§ **Exercise goal**
Each entry below should be echoed exactly, with pictures omitted.

§ **Provided information**

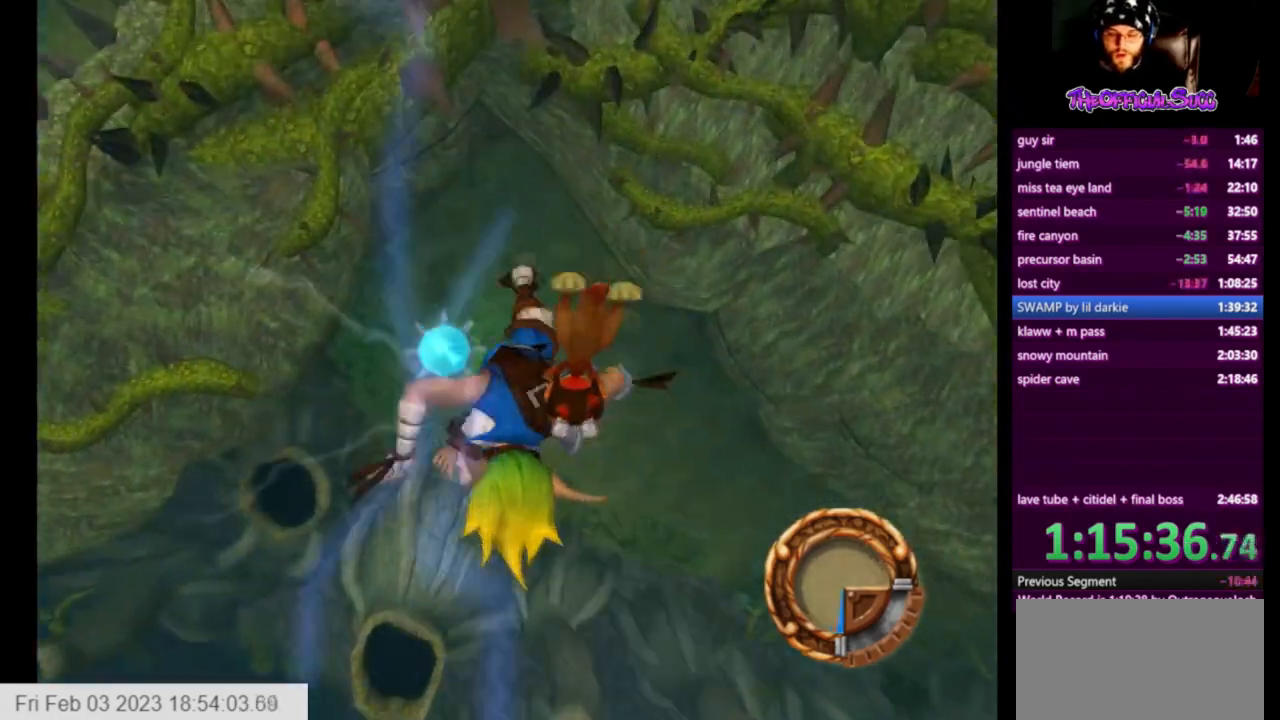
{"buttons": [], "left_stick": "center", "right_stick": "center", "events": []}
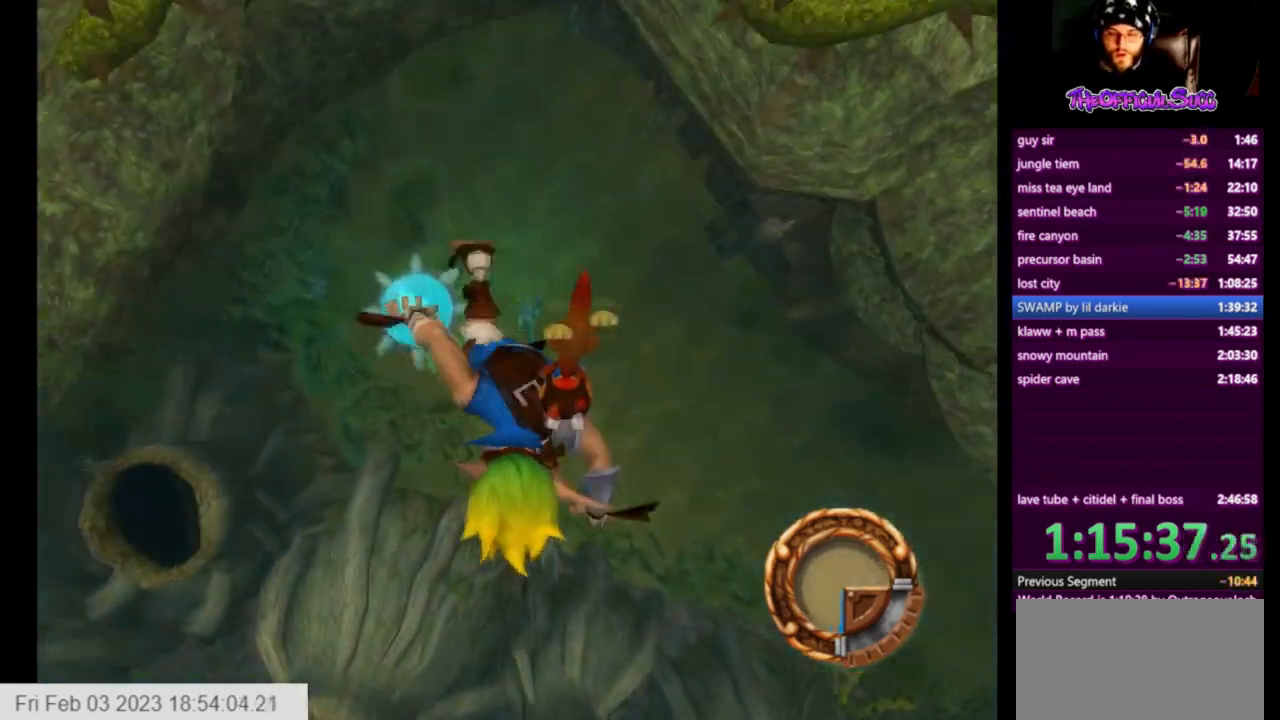
{"buttons": [], "left_stick": "center", "right_stick": "center", "events": []}
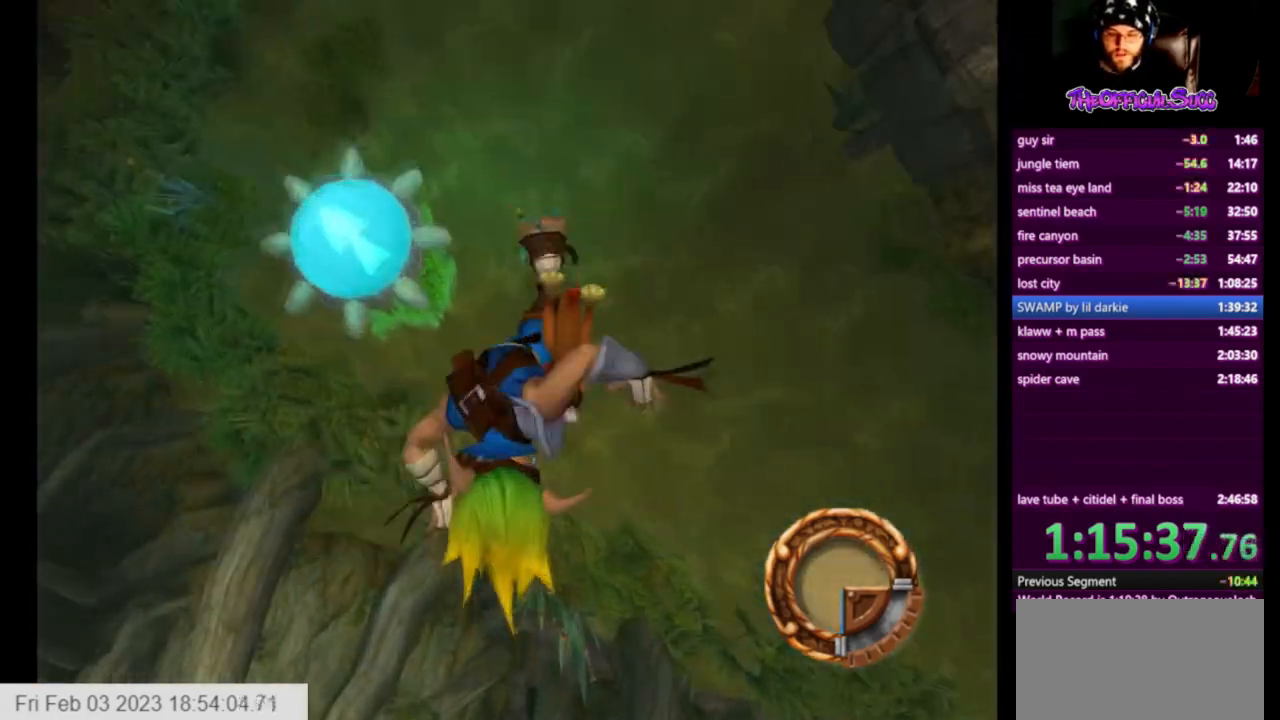
{"buttons": [], "left_stick": "right", "right_stick": "left", "events": [[208, "right_stick", "left"], [291, "left_stick", "right"]]}
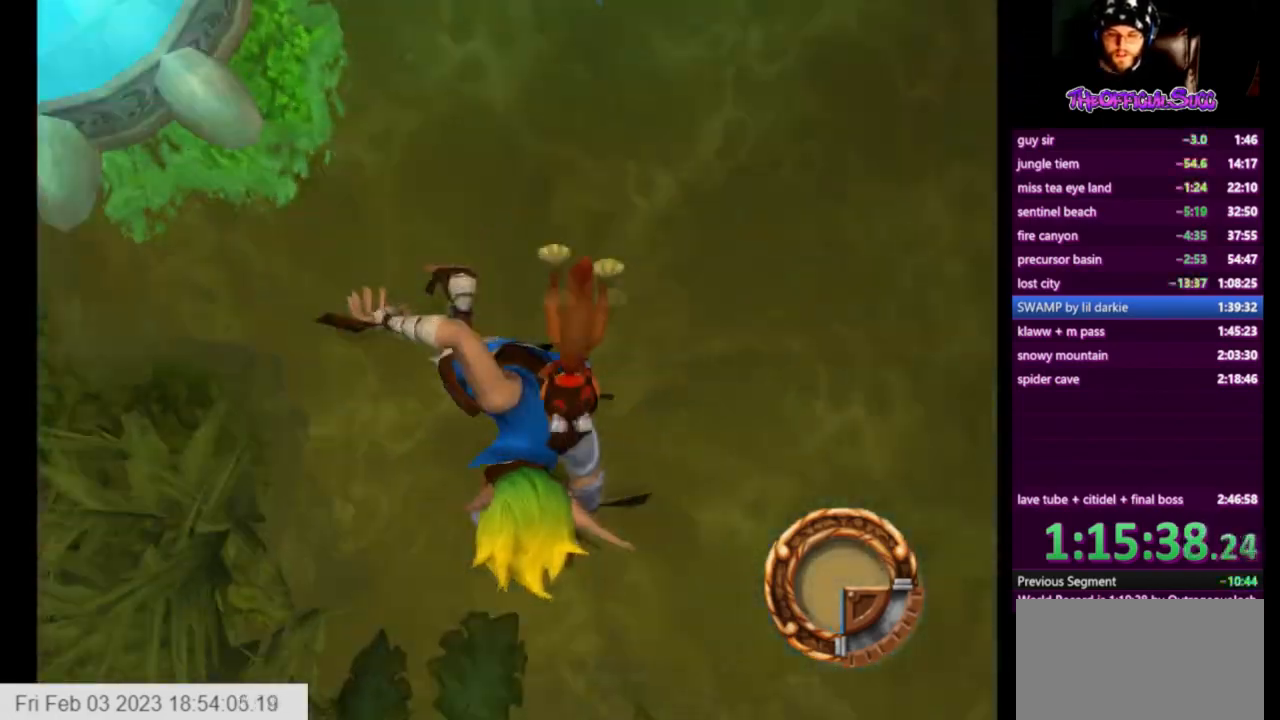
{"buttons": ["SQUARE"], "left_stick": "right", "right_stick": "center", "events": [[209, "SQUARE", "down"], [209, "right_stick", "center"]]}
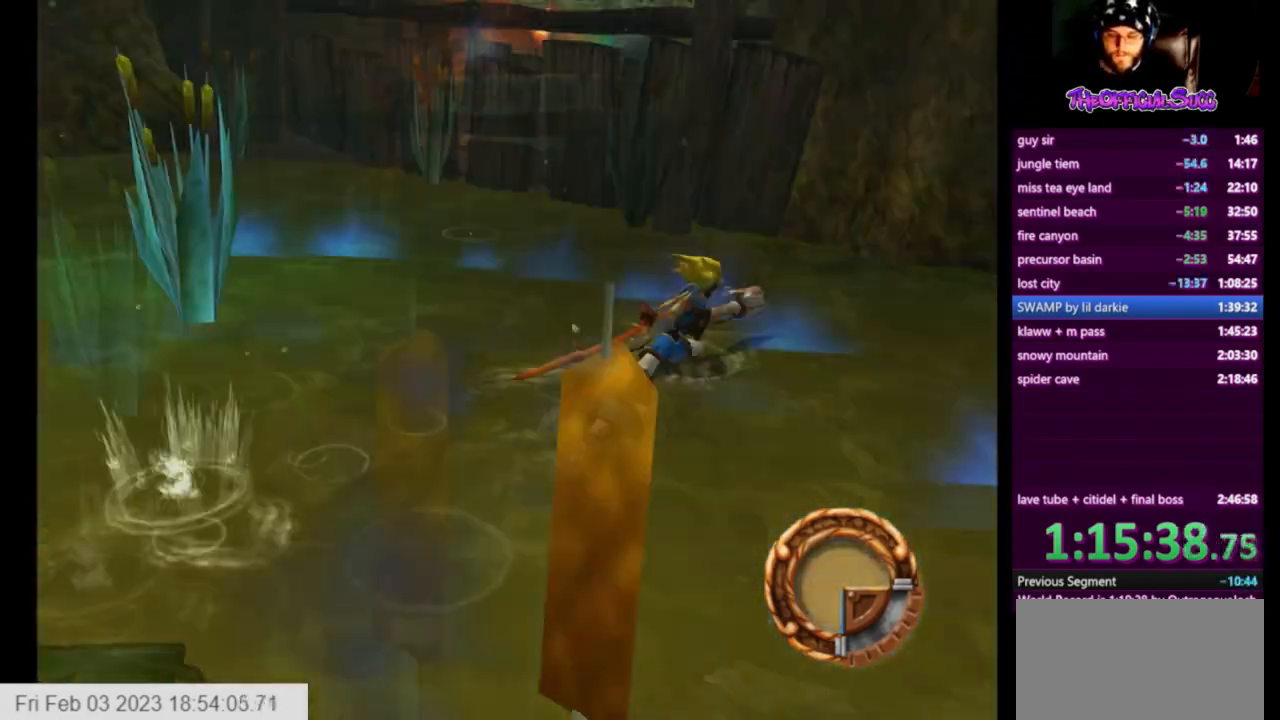
{"buttons": ["SQUARE"], "left_stick": "right", "right_stick": "center", "events": [[251, "SQUARE", "up"], [459, "SQUARE", "down"]]}
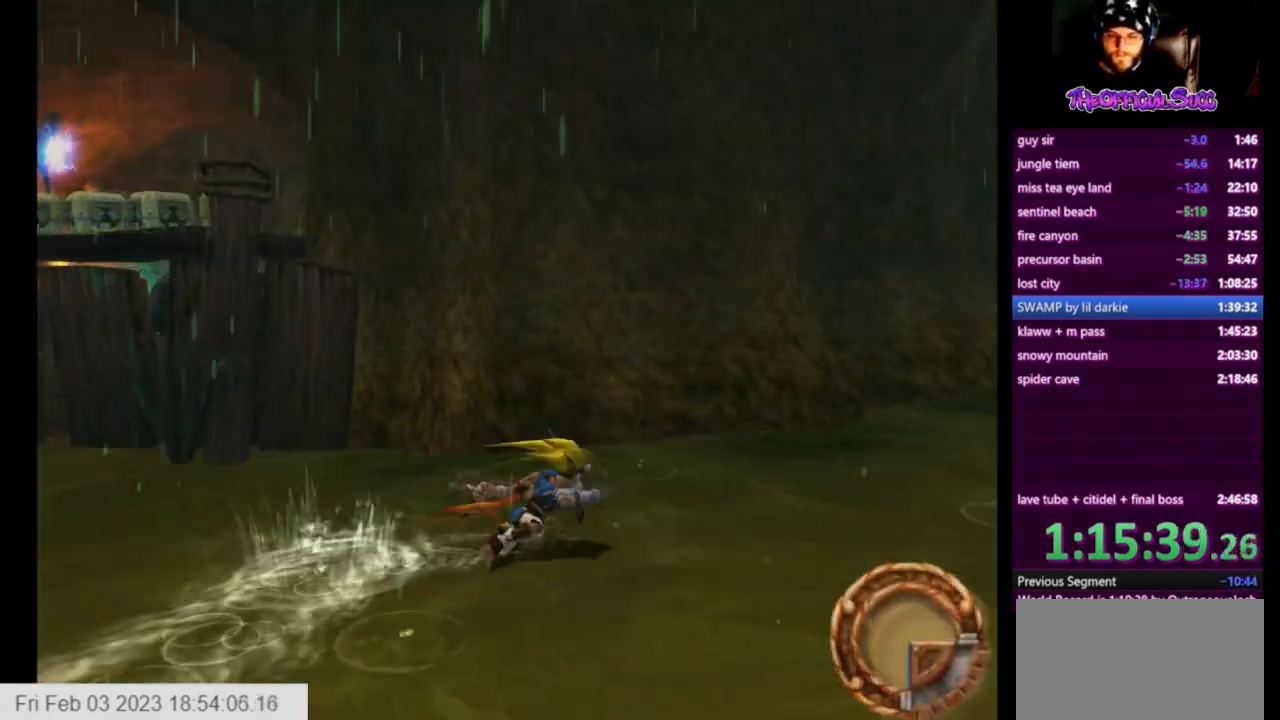
{"buttons": ["L1"], "left_stick": "up-right", "right_stick": "center", "events": [[334, "left_stick", "up-right"], [417, "L1", "down"], [417, "SQUARE", "up"]]}
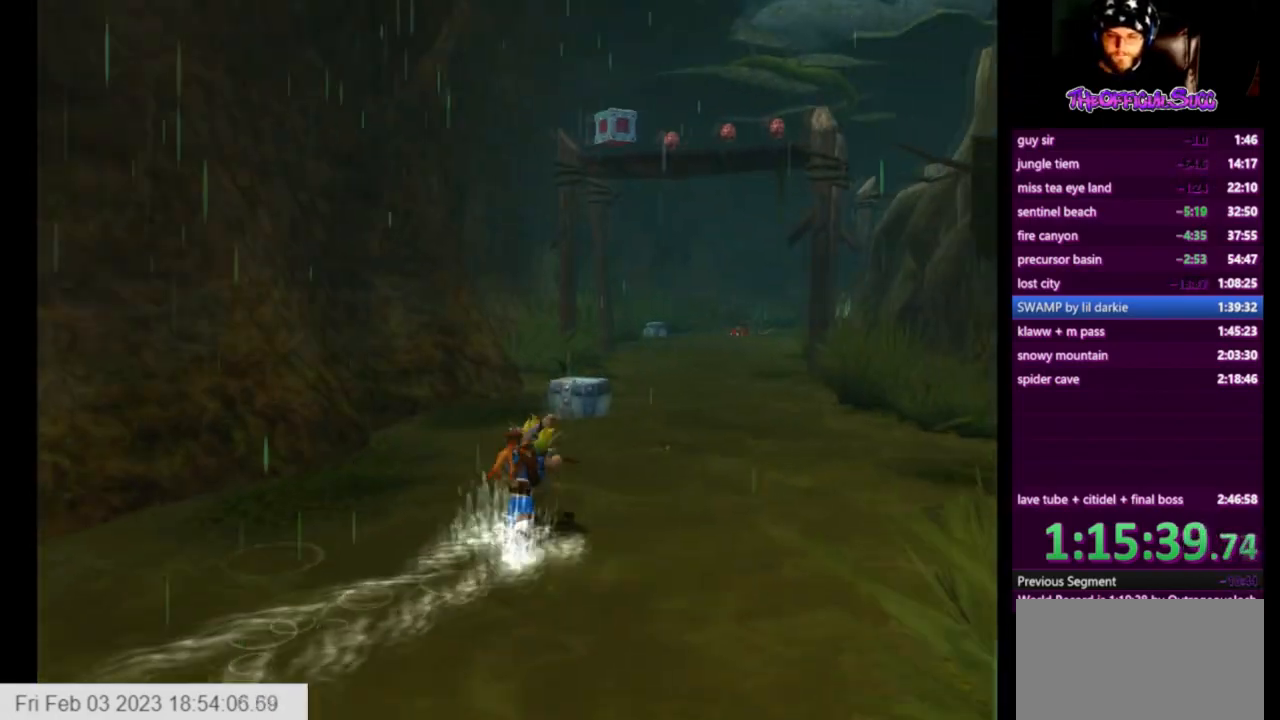
{"buttons": ["CROSS"], "left_stick": "up-right", "right_stick": "center", "events": [[42, "CROSS", "down"], [84, "L1", "up"]]}
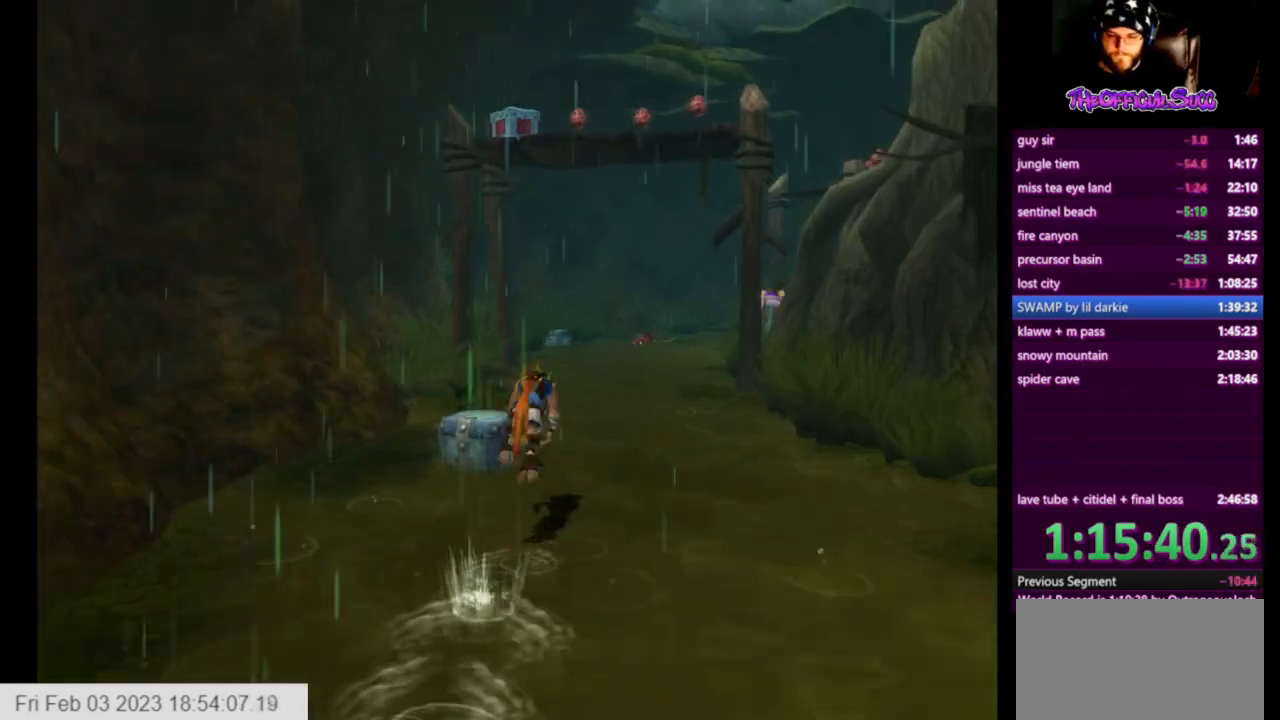
{"buttons": [], "left_stick": "up-right", "right_stick": "center", "events": [[250, "CROSS", "up"]]}
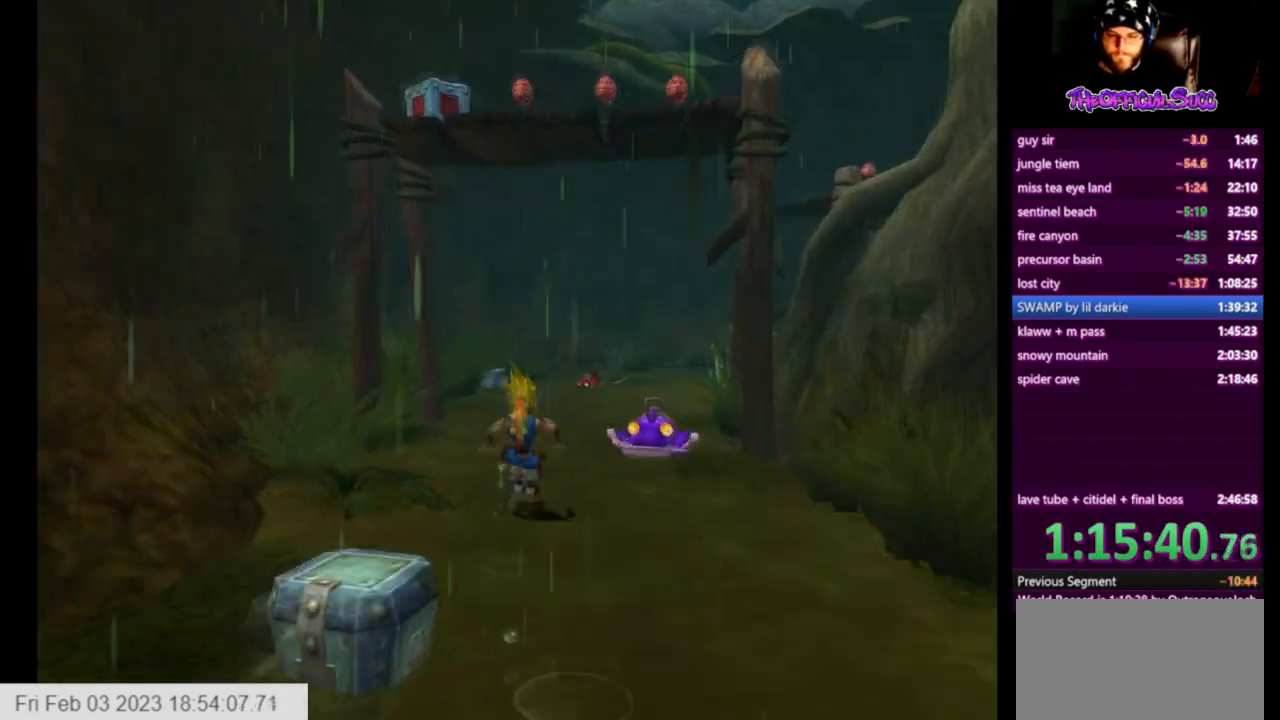
{"buttons": ["SQUARE"], "left_stick": "up", "right_stick": "center", "events": [[126, "SQUARE", "down"], [167, "left_stick", "up"]]}
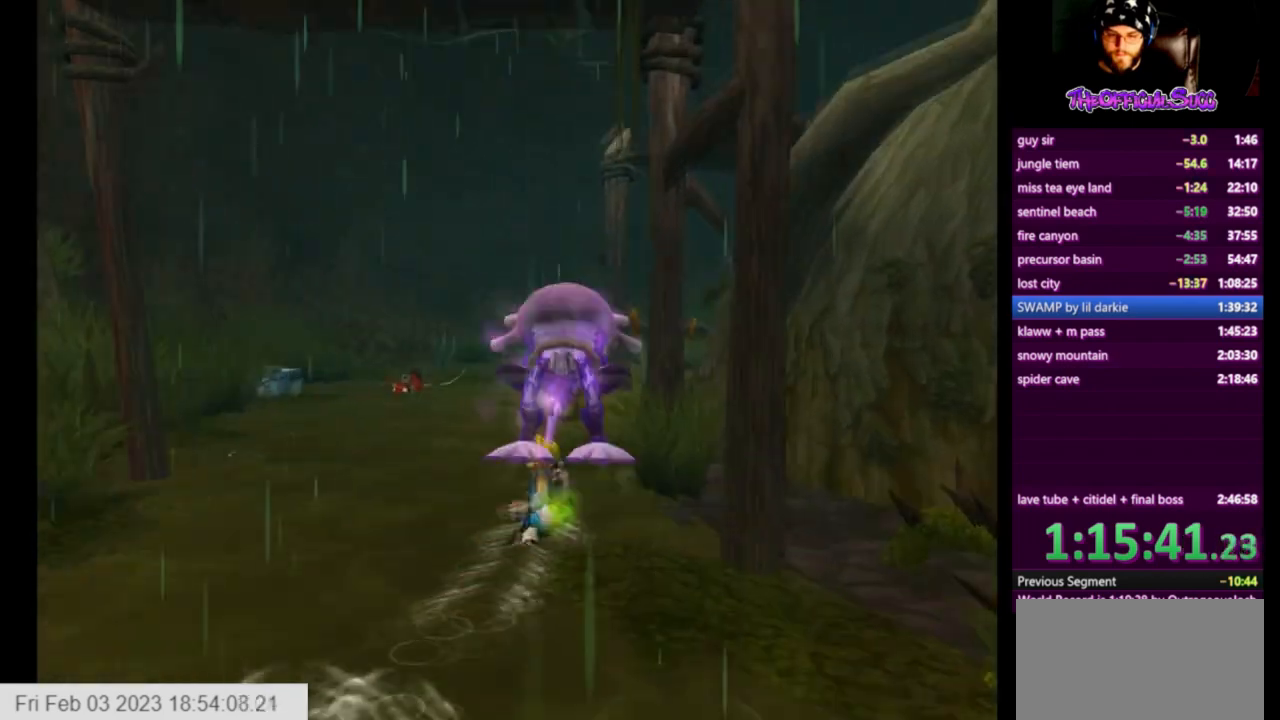
{"buttons": ["SQUARE"], "left_stick": "up", "right_stick": "center", "events": [[125, "SQUARE", "up"], [334, "L1", "down"], [417, "SQUARE", "down"], [459, "L1", "up"]]}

§ **Solution for this exercise**
{"buttons": [], "left_stick": "center", "right_stick": "center", "events": []}
{"buttons": [], "left_stick": "center", "right_stick": "center", "events": []}
{"buttons": [], "left_stick": "right", "right_stick": "left", "events": [[208, "right_stick", "left"], [291, "left_stick", "right"]]}
{"buttons": ["SQUARE"], "left_stick": "right", "right_stick": "center", "events": [[209, "SQUARE", "down"], [209, "right_stick", "center"]]}
{"buttons": ["SQUARE"], "left_stick": "right", "right_stick": "center", "events": [[251, "SQUARE", "up"], [459, "SQUARE", "down"]]}
{"buttons": ["L1"], "left_stick": "up-right", "right_stick": "center", "events": [[334, "left_stick", "up-right"], [417, "L1", "down"], [417, "SQUARE", "up"]]}
{"buttons": ["CROSS"], "left_stick": "up-right", "right_stick": "center", "events": [[42, "CROSS", "down"], [84, "L1", "up"]]}
{"buttons": [], "left_stick": "up-right", "right_stick": "center", "events": [[250, "CROSS", "up"]]}
{"buttons": ["SQUARE"], "left_stick": "up", "right_stick": "center", "events": [[126, "SQUARE", "down"], [167, "left_stick", "up"]]}
{"buttons": ["SQUARE"], "left_stick": "up", "right_stick": "center", "events": [[125, "SQUARE", "up"], [334, "L1", "down"], [417, "SQUARE", "down"], [459, "L1", "up"]]}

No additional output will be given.